Task directions:
Given the records below, transcribe each of them exactly.
━━━━━ Input data
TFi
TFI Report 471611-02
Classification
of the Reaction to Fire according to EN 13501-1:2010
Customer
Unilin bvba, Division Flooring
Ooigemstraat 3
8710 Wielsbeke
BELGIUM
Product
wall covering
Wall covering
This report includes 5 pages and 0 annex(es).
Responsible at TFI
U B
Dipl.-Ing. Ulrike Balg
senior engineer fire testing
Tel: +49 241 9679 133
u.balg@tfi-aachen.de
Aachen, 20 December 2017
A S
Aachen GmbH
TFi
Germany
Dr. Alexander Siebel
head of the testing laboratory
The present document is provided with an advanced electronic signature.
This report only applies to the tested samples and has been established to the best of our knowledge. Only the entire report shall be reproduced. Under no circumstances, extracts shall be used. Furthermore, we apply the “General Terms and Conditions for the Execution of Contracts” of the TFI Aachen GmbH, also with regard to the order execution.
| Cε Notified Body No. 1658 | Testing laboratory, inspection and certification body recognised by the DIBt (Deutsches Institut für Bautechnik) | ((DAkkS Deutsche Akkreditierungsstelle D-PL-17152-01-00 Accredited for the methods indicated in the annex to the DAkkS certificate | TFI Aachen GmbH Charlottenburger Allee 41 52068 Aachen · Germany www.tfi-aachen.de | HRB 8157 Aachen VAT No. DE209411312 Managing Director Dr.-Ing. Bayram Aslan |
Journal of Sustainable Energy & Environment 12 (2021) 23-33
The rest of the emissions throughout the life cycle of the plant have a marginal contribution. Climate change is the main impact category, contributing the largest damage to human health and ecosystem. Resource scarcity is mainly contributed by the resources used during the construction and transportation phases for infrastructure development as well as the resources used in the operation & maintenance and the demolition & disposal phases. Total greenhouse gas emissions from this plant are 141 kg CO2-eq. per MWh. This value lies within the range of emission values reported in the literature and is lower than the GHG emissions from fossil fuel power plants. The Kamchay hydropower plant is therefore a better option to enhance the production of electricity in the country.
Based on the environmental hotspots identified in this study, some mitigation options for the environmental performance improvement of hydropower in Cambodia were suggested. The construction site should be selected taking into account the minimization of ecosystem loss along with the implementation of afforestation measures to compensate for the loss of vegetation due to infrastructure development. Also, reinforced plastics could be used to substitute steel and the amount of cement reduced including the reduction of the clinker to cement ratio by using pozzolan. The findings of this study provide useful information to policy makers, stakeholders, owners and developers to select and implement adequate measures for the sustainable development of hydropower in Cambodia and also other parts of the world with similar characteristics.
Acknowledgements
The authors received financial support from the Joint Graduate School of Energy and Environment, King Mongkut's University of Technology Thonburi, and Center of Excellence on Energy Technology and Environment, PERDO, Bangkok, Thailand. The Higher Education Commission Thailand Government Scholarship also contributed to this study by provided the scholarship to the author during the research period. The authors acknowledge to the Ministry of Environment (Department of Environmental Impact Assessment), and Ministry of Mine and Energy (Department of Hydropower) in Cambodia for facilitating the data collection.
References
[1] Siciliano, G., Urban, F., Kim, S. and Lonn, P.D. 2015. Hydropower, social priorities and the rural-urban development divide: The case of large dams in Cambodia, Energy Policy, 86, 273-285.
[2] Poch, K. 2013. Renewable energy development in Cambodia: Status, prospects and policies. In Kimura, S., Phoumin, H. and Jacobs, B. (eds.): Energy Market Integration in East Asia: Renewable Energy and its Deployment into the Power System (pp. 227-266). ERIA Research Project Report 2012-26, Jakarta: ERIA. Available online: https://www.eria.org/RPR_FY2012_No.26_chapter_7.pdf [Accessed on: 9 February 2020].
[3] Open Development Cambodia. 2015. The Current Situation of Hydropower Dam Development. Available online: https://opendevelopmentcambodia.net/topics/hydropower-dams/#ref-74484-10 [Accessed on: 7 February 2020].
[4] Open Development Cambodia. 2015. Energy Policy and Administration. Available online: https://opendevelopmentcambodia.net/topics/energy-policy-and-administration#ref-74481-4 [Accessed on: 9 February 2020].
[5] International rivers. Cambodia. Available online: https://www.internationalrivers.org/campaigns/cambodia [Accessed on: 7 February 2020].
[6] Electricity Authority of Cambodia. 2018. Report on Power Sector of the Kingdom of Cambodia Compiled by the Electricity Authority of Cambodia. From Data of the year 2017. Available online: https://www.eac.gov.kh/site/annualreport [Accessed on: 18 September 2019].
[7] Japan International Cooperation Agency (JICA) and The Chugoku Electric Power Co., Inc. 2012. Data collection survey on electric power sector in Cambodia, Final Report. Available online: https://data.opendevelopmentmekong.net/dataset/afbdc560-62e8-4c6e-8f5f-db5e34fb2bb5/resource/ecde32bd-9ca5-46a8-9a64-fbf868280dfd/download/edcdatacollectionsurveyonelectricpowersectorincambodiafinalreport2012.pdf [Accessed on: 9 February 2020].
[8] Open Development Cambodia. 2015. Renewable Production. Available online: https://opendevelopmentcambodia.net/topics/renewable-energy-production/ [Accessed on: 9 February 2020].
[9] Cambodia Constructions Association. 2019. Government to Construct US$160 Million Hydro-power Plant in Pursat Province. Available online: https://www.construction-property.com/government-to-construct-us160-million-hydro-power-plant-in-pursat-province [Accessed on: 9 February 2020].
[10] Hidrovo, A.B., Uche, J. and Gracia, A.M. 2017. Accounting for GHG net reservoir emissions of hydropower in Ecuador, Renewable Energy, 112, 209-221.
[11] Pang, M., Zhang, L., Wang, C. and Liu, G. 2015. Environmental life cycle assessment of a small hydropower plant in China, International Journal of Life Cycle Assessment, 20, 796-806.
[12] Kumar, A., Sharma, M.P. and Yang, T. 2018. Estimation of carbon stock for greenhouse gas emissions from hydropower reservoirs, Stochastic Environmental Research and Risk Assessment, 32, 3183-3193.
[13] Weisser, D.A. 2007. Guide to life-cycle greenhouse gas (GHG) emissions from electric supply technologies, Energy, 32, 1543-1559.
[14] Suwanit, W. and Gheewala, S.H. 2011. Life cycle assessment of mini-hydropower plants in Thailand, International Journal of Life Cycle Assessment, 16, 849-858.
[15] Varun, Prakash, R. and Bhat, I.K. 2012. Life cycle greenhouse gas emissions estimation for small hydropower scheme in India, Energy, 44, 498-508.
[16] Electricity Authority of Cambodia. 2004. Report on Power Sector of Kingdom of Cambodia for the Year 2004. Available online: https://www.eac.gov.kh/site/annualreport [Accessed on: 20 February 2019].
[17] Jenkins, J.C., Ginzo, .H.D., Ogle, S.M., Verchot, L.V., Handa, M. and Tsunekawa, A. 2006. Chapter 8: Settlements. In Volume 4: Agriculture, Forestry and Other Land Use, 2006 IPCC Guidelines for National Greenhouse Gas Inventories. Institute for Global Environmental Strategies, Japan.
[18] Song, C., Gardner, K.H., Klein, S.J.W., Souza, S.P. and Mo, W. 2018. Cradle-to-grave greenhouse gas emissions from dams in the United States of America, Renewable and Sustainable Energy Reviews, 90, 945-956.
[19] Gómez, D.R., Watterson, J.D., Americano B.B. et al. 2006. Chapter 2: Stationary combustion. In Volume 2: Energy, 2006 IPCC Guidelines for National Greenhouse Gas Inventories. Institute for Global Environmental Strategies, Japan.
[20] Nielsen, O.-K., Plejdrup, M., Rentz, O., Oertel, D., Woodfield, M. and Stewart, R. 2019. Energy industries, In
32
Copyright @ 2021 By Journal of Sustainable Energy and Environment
━━━━━━━━━━
Answer to the problem:
TFi
TFI Report 471611-02
Classification
of the Reaction to Fire according to EN 13501-1:2010
Customer
Unilin bvba, Division Flooring
Ooigemstraat 3
8710 Wielsbeke
BELGIUM
Product
wall covering
Wall covering
This report includes 5 pages and 0 annex(es).
Responsible at TFI
U B
Dipl.-Ing. Ulrike Balg
senior engineer fire testing
Tel: +49 241 9679 133
u.balg@tfi-aachen.de
Aachen, 20 December 2017
A S
Aachen GmbH
TFi
Germany
Dr. Alexander Siebel
head of the testing laboratory
The present document is provided with an advanced electronic signature.
This report only applies to the tested samples and has been established to the best of our knowledge. Only the entire report shall be reproduced. Under no circumstances, extracts shall be used. Furthermore, we apply the “General Terms and Conditions for the Execution of Contracts” of the TFI Aachen GmbH, also with regard to the order execution.
| Cε Notified Body No. 1658 | Testing laboratory, inspection and certification body recognised by the DIBt (Deutsches Institut für Bautechnik) | ((DAkkS Deutsche Akkreditierungsstelle D-PL-17152-01-00 Accredited for the methods indicated in the annex to the DAkkS certificate | TFI Aachen GmbH Charlottenburger Allee 41 52068 Aachen · Germany www.tfi-aachen.de | HRB 8157 Aachen VAT No. DE209411312 Managing Director Dr.-Ing. Bayram Aslan |
Journal of Sustainable Energy & Environment 12 (2021) 23-33
The rest of the emissions throughout the life cycle of the plant have a marginal contribution. Climate change is the main impact category, contributing the largest damage to human health and ecosystem. Resource scarcity is mainly contributed by the resources used during the construction and transportation phases for infrastructure development as well as the resources used in the operation & maintenance and the demolition & disposal phases. Total greenhouse gas emissions from this plant are 141 kg CO2-eq. per MWh. This value lies within the range of emission values reported in the literature and is lower than the GHG emissions from fossil fuel power plants. The Kamchay hydropower plant is therefore a better option to enhance the production of electricity in the country.
Based on the environmental hotspots identified in this study, some mitigation options for the environmental performance improvement of hydropower in Cambodia were suggested. The construction site should be selected taking into account the minimization of ecosystem loss along with the implementation of afforestation measures to compensate for the loss of vegetation due to infrastructure development. Also, reinforced plastics could be used to substitute steel and the amount of cement reduced including the reduction of the clinker to cement ratio by using pozzolan. The findings of this study provide useful information to policy makers, stakeholders, owners and developers to select and implement adequate measures for the sustainable development of hydropower in Cambodia and also other parts of the world with similar characteristics.
Acknowledgements
The authors received financial support from the Joint Graduate School of Energy and Environment, King Mongkut's University of Technology Thonburi, and Center of Excellence on Energy Technology and Environment, PERDO, Bangkok, Thailand. The Higher Education Commission Thailand Government Scholarship also contributed to this study by provided the scholarship to the author during the research period. The authors acknowledge to the Ministry of Environment (Department of Environmental Impact Assessment), and Ministry of Mine and Energy (Department of Hydropower) in Cambodia for facilitating the data collection.
References
[1] Siciliano, G., Urban, F., Kim, S. and Lonn, P.D. 2015. Hydropower, social priorities and the rural-urban development divide: The case of large dams in Cambodia, Energy Policy, 86, 273-285.
[2] Poch, K. 2013. Renewable energy development in Cambodia: Status, prospects and policies. In Kimura, S., Phoumin, H. and Jacobs, B. (eds.): Energy Market Integration in East Asia: Renewable Energy and its Deployment into the Power System (pp. 227-266). ERIA Research Project Report 2012-26, Jakarta: ERIA. Available online: https://www.eria.org/RPR_FY2012_No.26_chapter_7.pdf [Accessed on: 9 February 2020].
[3] Open Development Cambodia. 2015. The Current Situation of Hydropower Dam Development. Available online: https://opendevelopmentcambodia.net/topics/hydropower-dams/#ref-74484-10 [Accessed on: 7 February 2020].
[4] Open Development Cambodia. 2015. Energy Policy and Administration. Available online: https://opendevelopmentcambodia.net/topics/energy-policy-and-administration#ref-74481-4 [Accessed on: 9 February 2020].
[5] International rivers. Cambodia. Available online: https://www.internationalrivers.org/campaigns/cambodia [Accessed on: 7 February 2020].
[6] Electricity Authority of Cambodia. 2018. Report on Power Sector of the Kingdom of Cambodia Compiled by the Electricity Authority of Cambodia. From Data of the year 2017. Available online: https://www.eac.gov.kh/site/annualreport [Accessed on: 18 September 2019].
[7] Japan International Cooperation Agency (JICA) and The Chugoku Electric Power Co., Inc. 2012. Data collection survey on electric power sector in Cambodia, Final Report. Available online: https://data.opendevelopmentmekong.net/dataset/afbdc560-62e8-4c6e-8f5f-db5e34fb2bb5/resource/ecde32bd-9ca5-46a8-9a64-fbf868280dfd/download/edcdatacollectionsurveyonelectricpowersectorincambodiafinalreport2012.pdf [Accessed on: 9 February 2020].
[8] Open Development Cambodia. 2015. Renewable Production. Available online: https://opendevelopmentcambodia.net/topics/renewable-energy-production/ [Accessed on: 9 February 2020].
[9] Cambodia Constructions Association. 2019. Government to Construct US$160 Million Hydro-power Plant in Pursat Province. Available online: https://www.construction-property.com/government-to-construct-us160-million-hydro-power-plant-in-pursat-province [Accessed on: 9 February 2020].
[10] Hidrovo, A.B., Uche, J. and Gracia, A.M. 2017. Accounting for GHG net reservoir emissions of hydropower in Ecuador, Renewable Energy, 112, 209-221.
[11] Pang, M., Zhang, L., Wang, C. and Liu, G. 2015. Environmental life cycle assessment of a small hydropower plant in China, International Journal of Life Cycle Assessment, 20, 796-806.
[12] Kumar, A., Sharma, M.P. and Yang, T. 2018. Estimation of carbon stock for greenhouse gas emissions from hydropower reservoirs, Stochastic Environmental Research and Risk Assessment, 32, 3183-3193.
[13] Weisser, D.A. 2007. Guide to life-cycle greenhouse gas (GHG) emissions from electric supply technologies, Energy, 32, 1543-1559.
[14] Suwanit, W. and Gheewala, S.H. 2011. Life cycle assessment of mini-hydropower plants in Thailand, International Journal of Life Cycle Assessment, 16, 849-858.
[15] Varun, Prakash, R. and Bhat, I.K. 2012. Life cycle greenhouse gas emissions estimation for small hydropower scheme in India, Energy, 44, 498-508.
[16] Electricity Authority of Cambodia. 2004. Report on Power Sector of Kingdom of Cambodia for the Year 2004. Available online: https://www.eac.gov.kh/site/annualreport [Accessed on: 20 February 2019].
[17] Jenkins, J.C., Ginzo, .H.D., Ogle, S.M., Verchot, L.V., Handa, M. and Tsunekawa, A. 2006. Chapter 8: Settlements. In Volume 4: Agriculture, Forestry and Other Land Use, 2006 IPCC Guidelines for National Greenhouse Gas Inventories. Institute for Global Environmental Strategies, Japan.
[18] Song, C., Gardner, K.H., Klein, S.J.W., Souza, S.P. and Mo, W. 2018. Cradle-to-grave greenhouse gas emissions from dams in the United States of America, Renewable and Sustainable Energy Reviews, 90, 945-956.
[19] Gómez, D.R., Watterson, J.D., Americano B.B. et al. 2006. Chapter 2: Stationary combustion. In Volume 2: Energy, 2006 IPCC Guidelines for National Greenhouse Gas Inventories. Institute for Global Environmental Strategies, Japan.
[20] Nielsen, O.-K., Plejdrup, M., Rentz, O., Oertel, D., Woodfield, M. and Stewart, R. 2019. Energy industries, In
32
Copyright @ 2021 By Journal of Sustainable Energy and Environment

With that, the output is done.